_APPLY WHAT YOU READ:_
**a.** Answer each question from the Durham Farms passage, marking your answers (i), (ii) and (iii):
(i) What title does Lacey Edwards hold at Durham Farms?
(ii) When did Judy Dickson and her husband move to Durham Farms, and where did they move from?
(iii) How many homes will Durham Farms have, and on how many acres?
**b.** Write a continuation of the Durham Farms passage that begins after its final sentence.

Durham Farms is one of a growing number of neighborhoods in the region where community events and the residents’ social calendar are professionally managed.
“I say I’m a cruise director without the water,” said Lacey Edwards, the lifestyle director for Durham Farms.
Residents have only begun moving into Durham Farms but Edwards has already coordinated events including an Oktoberfest party, cooking classes, holiday parties, health screenings and other activities while homeowners wait for their houses to be finished. She’s planning movies on the lawn, concerts and festivals.
Judy Dickson described herself and her husband as empty nesters who are enjoying “a fresh start” at Durham Farms. They moved in late April from an established neighborhood in nearby Gallatin.
“If you feel connected to your neighborhood, it adds value,” she said.
Durham Farms, located on Drakes Creek Road between Vietnam Veterans Boulevard and Long Hollow Pike, will have more than 1,000 homes on 472 acres.

(Collection entries)
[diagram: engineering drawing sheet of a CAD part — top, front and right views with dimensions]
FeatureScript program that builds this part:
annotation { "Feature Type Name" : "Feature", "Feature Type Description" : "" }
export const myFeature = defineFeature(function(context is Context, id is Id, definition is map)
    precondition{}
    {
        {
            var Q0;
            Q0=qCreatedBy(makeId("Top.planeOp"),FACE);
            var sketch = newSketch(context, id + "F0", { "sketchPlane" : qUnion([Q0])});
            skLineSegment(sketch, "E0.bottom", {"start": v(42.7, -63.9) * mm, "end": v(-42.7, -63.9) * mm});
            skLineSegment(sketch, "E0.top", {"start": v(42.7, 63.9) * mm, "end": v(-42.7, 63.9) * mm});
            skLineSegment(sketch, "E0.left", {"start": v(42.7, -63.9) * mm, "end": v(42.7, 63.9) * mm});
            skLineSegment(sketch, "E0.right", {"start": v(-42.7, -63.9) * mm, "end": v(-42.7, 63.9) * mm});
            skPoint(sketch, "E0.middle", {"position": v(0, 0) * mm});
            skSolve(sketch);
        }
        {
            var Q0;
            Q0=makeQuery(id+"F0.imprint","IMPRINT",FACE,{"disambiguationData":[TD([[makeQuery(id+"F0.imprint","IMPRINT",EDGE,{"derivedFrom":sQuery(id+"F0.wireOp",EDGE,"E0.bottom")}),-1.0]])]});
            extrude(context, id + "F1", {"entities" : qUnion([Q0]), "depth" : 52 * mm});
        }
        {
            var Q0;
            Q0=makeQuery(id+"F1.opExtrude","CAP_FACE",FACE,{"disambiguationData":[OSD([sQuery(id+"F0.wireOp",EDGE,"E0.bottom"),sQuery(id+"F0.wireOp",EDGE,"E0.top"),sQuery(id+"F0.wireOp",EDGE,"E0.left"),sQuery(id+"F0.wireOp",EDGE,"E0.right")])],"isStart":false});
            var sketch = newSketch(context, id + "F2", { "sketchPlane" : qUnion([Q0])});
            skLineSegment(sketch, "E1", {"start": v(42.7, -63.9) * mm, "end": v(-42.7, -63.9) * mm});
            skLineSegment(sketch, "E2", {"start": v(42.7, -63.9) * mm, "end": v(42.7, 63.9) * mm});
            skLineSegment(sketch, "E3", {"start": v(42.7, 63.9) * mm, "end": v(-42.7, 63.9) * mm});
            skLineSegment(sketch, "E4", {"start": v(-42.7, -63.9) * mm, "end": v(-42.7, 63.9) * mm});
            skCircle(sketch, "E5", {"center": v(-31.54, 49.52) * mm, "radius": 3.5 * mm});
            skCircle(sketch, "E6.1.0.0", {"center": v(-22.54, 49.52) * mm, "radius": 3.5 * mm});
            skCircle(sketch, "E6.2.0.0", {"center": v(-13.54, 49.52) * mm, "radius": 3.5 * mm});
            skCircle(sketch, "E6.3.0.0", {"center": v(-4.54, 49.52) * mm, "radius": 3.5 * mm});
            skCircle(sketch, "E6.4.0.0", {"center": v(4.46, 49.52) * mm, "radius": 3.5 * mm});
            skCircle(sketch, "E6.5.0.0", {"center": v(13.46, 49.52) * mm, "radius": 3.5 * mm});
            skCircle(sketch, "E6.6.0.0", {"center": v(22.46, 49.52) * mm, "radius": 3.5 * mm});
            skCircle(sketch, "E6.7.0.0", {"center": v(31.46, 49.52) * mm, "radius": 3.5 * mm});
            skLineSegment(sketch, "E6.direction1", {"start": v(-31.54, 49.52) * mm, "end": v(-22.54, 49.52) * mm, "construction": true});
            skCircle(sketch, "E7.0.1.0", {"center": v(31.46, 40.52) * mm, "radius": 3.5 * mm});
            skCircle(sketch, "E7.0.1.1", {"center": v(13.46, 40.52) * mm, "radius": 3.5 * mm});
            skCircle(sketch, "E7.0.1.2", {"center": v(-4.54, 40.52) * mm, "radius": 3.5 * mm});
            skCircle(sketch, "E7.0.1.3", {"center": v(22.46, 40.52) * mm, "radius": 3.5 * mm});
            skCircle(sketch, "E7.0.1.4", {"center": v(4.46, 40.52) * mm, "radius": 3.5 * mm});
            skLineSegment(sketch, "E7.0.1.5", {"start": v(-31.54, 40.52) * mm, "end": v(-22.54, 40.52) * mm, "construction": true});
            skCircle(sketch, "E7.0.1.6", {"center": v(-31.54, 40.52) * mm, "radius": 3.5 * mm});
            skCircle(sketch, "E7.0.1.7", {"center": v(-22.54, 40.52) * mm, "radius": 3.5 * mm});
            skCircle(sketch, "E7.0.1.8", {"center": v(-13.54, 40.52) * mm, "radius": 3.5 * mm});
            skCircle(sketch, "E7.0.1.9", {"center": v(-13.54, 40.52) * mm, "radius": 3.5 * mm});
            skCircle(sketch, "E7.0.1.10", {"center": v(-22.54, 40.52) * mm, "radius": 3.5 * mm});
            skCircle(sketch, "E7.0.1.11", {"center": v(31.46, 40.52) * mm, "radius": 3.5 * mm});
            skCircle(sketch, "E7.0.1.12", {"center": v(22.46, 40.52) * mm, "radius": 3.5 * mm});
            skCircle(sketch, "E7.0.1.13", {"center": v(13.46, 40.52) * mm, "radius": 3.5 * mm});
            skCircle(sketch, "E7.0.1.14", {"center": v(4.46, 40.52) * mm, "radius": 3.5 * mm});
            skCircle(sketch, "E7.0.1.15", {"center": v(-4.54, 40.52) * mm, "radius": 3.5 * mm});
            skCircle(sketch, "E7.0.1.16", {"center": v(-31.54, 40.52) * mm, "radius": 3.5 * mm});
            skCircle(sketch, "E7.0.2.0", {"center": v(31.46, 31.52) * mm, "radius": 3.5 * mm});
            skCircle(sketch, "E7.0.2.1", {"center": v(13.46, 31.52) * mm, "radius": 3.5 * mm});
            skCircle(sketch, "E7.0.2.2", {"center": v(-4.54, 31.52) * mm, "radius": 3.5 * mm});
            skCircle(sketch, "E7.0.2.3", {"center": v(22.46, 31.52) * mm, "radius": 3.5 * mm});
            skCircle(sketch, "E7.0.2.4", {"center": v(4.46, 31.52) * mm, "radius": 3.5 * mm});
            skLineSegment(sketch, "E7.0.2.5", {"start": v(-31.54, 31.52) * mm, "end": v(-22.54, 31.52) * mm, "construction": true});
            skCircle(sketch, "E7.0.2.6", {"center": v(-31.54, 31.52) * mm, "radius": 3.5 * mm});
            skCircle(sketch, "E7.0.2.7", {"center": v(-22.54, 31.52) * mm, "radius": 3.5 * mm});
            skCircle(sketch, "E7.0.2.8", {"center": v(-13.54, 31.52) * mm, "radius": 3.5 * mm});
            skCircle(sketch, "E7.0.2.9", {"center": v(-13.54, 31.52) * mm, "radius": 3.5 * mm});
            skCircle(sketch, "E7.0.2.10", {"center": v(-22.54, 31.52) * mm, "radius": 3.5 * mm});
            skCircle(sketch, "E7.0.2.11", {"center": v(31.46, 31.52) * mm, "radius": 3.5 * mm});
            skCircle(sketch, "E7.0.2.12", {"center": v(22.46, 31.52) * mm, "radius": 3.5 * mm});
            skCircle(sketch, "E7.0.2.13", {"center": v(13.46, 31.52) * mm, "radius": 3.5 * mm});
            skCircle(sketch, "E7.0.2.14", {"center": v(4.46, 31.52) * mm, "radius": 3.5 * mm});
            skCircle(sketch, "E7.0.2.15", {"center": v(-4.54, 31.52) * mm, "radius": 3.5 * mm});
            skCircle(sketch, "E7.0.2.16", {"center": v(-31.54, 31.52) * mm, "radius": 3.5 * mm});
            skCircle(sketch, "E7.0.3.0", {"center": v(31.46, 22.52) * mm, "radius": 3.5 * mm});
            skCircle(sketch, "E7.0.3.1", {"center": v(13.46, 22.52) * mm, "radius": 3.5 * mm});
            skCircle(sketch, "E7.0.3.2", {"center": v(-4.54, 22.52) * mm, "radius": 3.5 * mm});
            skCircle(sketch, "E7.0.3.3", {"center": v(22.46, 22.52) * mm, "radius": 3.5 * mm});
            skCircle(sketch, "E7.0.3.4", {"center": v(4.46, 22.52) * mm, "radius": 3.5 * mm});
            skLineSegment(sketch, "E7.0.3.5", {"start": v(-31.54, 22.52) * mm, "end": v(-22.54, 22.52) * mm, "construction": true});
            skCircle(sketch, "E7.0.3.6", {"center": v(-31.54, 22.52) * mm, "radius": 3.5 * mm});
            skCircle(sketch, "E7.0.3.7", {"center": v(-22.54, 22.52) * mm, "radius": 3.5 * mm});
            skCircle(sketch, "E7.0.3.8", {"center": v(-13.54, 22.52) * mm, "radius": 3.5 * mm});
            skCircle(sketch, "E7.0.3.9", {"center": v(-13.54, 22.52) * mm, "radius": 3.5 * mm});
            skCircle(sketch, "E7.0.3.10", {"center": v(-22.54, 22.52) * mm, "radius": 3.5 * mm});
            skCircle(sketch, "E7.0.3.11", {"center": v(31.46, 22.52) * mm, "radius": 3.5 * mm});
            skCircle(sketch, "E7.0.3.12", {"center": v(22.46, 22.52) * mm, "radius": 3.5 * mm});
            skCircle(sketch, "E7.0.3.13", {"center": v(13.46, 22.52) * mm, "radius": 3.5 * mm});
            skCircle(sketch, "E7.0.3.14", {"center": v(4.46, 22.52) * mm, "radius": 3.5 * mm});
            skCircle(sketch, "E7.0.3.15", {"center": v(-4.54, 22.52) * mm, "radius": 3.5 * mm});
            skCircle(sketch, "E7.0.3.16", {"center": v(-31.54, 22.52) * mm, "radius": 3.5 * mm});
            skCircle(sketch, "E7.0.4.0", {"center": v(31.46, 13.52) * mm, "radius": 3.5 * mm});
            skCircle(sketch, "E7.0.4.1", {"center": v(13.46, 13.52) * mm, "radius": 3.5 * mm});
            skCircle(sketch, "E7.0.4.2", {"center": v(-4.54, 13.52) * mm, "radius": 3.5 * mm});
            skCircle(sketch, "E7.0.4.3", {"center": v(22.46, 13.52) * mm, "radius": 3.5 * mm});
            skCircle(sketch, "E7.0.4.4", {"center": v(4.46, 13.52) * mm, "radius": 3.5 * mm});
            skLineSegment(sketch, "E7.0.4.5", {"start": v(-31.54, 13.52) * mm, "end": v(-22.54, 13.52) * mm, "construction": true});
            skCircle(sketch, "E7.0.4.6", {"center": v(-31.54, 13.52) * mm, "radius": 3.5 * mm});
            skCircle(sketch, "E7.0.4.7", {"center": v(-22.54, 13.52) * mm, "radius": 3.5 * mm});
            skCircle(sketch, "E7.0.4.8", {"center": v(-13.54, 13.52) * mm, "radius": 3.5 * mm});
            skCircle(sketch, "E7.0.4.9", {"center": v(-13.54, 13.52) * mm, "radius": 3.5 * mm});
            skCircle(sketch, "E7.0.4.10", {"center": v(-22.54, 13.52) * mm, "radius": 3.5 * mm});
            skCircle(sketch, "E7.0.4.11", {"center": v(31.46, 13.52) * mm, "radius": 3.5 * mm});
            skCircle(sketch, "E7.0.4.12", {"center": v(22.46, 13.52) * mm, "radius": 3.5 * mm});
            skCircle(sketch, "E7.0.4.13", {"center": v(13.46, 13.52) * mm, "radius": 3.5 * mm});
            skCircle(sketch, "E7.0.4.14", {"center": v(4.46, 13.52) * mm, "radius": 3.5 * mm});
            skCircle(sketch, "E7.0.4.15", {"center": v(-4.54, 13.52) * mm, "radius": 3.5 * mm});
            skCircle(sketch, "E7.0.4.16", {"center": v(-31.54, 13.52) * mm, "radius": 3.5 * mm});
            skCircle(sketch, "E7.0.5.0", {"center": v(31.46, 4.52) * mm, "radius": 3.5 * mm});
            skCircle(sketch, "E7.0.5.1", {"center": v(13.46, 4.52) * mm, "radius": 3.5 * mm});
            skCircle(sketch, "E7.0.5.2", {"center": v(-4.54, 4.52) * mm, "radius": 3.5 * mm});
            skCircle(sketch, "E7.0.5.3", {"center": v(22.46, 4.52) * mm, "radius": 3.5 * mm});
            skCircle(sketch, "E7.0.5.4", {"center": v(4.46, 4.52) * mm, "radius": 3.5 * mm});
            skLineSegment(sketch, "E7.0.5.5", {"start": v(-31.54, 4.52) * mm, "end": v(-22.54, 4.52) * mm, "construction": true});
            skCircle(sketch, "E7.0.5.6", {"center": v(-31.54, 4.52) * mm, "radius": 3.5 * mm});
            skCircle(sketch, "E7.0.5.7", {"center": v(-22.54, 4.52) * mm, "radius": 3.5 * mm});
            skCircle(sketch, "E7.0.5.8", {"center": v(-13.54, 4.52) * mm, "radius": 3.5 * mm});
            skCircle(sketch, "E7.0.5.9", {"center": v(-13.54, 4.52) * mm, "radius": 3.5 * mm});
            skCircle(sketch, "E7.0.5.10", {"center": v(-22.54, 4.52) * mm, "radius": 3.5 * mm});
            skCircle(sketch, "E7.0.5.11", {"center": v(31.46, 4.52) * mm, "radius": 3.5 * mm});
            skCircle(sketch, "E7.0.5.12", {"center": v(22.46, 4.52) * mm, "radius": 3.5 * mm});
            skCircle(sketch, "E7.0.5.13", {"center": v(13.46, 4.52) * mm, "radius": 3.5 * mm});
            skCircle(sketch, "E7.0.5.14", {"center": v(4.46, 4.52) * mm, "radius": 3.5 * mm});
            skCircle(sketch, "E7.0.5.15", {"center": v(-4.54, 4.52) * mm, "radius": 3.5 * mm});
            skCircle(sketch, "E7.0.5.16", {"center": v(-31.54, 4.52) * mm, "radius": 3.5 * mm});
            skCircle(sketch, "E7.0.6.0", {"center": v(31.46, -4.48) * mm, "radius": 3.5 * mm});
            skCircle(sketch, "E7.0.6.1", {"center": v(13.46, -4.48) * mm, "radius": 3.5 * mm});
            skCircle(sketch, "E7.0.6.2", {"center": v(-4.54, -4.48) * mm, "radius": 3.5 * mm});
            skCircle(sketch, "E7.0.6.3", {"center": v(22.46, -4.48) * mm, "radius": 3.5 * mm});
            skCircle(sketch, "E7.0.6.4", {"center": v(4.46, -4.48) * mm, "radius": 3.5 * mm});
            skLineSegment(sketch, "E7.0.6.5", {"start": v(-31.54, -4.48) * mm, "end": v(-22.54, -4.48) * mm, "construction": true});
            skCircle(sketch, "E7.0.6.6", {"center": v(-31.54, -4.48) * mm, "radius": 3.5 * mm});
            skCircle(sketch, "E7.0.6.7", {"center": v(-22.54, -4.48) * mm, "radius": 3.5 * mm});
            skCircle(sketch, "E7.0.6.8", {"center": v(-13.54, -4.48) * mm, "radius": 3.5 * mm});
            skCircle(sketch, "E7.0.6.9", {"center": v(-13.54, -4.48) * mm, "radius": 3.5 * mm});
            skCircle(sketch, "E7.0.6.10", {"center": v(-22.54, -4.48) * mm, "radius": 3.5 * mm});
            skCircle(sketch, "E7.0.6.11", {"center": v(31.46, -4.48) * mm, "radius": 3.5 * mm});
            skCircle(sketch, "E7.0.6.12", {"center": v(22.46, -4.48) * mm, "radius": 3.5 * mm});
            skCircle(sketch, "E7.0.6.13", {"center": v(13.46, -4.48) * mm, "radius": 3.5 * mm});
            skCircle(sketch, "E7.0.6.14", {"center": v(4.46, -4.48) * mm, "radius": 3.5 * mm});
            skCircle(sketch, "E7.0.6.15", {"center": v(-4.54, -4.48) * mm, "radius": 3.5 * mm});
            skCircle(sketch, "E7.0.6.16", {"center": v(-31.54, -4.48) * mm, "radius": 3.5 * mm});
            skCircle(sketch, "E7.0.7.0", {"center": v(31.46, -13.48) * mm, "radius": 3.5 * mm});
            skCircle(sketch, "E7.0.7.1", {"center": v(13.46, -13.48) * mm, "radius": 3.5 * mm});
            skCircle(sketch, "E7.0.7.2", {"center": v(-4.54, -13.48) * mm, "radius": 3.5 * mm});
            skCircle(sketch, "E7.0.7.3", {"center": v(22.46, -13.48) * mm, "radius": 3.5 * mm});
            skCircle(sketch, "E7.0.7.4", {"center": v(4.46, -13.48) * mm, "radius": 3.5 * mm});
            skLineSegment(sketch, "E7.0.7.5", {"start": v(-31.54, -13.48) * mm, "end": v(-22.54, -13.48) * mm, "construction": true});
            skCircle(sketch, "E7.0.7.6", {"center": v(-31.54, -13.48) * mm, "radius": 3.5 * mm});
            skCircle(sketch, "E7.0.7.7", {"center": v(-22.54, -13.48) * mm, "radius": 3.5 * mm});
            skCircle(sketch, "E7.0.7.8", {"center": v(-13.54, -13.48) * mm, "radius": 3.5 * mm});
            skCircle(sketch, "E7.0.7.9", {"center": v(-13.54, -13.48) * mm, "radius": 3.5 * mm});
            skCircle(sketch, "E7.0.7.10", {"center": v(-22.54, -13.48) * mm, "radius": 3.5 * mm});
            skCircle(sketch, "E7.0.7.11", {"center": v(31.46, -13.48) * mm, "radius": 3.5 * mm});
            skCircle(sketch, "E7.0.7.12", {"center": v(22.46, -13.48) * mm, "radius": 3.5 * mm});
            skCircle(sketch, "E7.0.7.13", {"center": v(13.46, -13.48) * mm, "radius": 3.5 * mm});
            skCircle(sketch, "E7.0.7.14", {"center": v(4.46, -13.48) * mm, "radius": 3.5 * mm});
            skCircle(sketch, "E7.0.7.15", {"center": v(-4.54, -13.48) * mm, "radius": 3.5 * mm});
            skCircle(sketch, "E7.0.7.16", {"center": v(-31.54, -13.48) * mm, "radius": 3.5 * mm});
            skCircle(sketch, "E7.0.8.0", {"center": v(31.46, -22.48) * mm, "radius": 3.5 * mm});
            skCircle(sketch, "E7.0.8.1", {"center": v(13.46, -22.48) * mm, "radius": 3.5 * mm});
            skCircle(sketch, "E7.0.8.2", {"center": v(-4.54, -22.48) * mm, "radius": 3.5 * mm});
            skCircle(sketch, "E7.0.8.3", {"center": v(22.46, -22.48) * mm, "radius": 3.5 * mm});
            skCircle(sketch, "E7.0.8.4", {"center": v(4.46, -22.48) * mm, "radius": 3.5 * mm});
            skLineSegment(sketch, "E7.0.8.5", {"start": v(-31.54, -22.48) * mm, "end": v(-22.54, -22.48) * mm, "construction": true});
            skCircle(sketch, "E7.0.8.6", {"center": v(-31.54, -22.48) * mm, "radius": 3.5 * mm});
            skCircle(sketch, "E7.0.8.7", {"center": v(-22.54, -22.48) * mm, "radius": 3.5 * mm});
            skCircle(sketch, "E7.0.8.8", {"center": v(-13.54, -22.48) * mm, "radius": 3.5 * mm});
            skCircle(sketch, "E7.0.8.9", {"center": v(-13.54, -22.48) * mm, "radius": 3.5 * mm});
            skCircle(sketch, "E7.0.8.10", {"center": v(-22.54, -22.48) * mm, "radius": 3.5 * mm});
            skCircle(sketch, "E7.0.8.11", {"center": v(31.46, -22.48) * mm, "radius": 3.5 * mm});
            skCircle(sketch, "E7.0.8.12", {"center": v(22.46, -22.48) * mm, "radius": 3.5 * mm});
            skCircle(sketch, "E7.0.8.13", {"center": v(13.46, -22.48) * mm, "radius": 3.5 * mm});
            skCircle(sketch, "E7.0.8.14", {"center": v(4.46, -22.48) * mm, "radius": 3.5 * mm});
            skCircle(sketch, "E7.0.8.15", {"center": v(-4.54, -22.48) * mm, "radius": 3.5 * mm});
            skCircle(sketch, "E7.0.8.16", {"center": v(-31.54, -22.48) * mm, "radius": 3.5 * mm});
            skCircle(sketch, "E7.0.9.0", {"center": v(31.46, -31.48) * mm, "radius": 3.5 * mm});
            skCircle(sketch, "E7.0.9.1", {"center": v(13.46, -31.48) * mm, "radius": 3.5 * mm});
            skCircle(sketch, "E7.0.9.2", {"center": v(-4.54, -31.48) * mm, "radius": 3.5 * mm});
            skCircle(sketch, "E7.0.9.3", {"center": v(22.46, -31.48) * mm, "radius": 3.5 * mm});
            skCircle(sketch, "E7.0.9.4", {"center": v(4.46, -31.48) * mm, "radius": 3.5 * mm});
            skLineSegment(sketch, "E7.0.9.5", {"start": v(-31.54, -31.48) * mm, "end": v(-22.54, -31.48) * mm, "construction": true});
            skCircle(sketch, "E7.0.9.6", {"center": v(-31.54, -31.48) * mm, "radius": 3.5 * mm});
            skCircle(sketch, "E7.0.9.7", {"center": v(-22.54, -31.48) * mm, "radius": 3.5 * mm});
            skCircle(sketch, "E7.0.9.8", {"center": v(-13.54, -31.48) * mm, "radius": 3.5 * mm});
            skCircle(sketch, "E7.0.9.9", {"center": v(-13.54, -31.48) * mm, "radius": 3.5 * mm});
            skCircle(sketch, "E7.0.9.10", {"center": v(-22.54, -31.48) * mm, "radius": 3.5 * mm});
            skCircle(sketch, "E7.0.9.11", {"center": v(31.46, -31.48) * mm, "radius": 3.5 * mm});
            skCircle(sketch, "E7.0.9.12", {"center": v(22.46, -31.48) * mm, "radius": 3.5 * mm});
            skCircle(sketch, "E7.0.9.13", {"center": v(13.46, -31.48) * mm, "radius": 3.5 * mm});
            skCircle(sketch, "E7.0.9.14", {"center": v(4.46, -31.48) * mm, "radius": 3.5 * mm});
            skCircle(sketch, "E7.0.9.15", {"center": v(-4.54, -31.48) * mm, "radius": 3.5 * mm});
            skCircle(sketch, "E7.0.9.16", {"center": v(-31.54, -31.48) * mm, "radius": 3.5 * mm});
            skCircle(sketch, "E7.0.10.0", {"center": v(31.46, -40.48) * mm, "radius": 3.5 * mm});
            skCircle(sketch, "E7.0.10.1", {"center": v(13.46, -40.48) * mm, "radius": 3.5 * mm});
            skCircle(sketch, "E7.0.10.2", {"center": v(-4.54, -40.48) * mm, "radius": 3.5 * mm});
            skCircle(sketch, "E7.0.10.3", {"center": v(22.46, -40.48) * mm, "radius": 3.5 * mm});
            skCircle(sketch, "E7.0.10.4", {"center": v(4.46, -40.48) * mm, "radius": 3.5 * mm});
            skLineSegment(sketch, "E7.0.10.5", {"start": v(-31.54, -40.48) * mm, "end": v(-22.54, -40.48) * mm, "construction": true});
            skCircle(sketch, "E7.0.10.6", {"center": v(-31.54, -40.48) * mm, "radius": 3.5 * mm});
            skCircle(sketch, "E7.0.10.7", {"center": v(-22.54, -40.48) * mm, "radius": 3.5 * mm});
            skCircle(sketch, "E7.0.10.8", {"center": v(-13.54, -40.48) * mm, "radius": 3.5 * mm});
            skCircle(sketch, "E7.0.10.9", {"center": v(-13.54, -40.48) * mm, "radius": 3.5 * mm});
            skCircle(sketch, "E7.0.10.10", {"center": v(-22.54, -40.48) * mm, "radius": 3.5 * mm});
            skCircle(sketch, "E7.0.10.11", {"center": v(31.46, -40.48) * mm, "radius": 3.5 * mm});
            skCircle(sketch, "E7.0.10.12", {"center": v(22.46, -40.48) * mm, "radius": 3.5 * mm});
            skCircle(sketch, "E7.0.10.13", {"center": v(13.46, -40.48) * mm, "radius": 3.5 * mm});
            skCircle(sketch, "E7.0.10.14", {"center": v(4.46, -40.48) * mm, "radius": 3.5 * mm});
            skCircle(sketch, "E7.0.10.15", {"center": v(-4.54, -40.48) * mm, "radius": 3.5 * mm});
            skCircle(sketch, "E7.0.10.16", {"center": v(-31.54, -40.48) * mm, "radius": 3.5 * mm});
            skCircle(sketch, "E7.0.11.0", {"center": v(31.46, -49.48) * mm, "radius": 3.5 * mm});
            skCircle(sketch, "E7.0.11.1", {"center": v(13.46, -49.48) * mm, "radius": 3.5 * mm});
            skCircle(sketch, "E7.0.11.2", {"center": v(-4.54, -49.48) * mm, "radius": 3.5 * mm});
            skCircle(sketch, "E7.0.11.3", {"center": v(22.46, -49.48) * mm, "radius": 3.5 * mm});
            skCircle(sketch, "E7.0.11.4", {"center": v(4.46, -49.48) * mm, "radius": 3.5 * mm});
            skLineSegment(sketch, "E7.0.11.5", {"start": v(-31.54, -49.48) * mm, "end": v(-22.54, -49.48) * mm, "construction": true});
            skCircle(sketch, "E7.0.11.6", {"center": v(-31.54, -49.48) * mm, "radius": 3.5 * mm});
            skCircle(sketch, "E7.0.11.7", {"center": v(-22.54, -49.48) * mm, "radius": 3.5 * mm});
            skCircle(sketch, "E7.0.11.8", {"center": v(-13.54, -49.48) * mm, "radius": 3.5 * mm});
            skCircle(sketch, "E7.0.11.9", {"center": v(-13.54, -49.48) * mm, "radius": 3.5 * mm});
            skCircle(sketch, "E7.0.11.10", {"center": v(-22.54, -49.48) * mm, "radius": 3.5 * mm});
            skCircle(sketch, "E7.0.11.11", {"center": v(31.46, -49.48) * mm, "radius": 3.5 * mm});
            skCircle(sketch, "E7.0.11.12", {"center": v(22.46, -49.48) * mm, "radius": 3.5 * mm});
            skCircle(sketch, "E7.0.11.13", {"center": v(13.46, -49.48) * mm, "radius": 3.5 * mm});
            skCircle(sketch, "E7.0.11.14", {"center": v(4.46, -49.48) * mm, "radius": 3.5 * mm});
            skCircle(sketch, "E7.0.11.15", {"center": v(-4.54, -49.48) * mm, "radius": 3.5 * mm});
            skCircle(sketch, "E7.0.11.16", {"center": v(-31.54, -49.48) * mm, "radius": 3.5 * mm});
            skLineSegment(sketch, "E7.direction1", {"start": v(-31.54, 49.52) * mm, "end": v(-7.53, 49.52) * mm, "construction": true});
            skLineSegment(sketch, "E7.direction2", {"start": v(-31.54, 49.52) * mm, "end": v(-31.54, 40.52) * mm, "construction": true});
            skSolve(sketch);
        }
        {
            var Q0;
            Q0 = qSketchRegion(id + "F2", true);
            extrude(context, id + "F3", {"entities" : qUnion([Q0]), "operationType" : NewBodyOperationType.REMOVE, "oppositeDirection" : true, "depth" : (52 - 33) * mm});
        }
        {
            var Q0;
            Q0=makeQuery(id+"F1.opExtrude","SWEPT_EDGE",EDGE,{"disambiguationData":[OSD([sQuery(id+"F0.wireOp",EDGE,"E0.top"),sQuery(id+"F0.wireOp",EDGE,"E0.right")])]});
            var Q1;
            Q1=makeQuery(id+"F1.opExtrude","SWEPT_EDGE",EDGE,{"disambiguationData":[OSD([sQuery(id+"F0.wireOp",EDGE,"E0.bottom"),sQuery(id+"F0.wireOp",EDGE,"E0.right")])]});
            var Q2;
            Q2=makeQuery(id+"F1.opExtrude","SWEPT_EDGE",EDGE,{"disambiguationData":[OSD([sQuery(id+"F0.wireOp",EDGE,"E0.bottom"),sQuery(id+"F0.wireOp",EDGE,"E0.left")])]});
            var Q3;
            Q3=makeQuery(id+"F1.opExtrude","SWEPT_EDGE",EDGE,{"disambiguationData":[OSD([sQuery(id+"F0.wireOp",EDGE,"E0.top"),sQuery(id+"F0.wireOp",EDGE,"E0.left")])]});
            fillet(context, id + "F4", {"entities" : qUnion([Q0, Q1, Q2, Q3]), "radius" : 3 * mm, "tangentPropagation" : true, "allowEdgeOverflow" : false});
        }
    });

_EXERCISE RESPONSES:_
**a.**
(i) She is the lifestyle director for Durham Farms.
(ii) They moved in late April from an established neighborhood in nearby Gallatin.
(iii) It will have more than 1,000 homes on 472 acres.

**b.**
Lifestyle Director Angel Keefer has already organized social activities, parties and outings. Next will come “yappy hour” gatherings at the dog park and book, card and wine clubs and other activities.
“It’s like living in a country club,” said Keefer.
Southern Springs will have at least 600 homes on more than 300 acres on Kedron Road. Interstate 65 and Saturn Parkway are nearby. Del Webb also developed Lake Providence in Mt. Juliet and operates active-adult communities across the country.
“The reason (residents) move to these communities is to be involved in an active lifestyle,” said Keefer.
Jana Pastors, lifestyle director for Goodall Homes
at the StoneBridge subdivision in Lebanon and the new Millstone subdivision in Hendersonville, said Nashville’s strong economy is attracting new residents who are not familiar with the area. Having someone in her position helps them connect with their surroundings, from getting to know their neighbors to meeting public officials.
“They wonder, 'Where do I start?’ ” said Pastors. “People love having a community within a community.”
Examples of events include the twice-a-year community-wide yard sale at StoneBridge. At Millstone, which has a community herb garden, the University of Tennessee agricultural extension office of Sumner County has taught classes on vegetable gardening.
In other neighborhoods, residents might have to drive across town to attend such a class, said Pastors.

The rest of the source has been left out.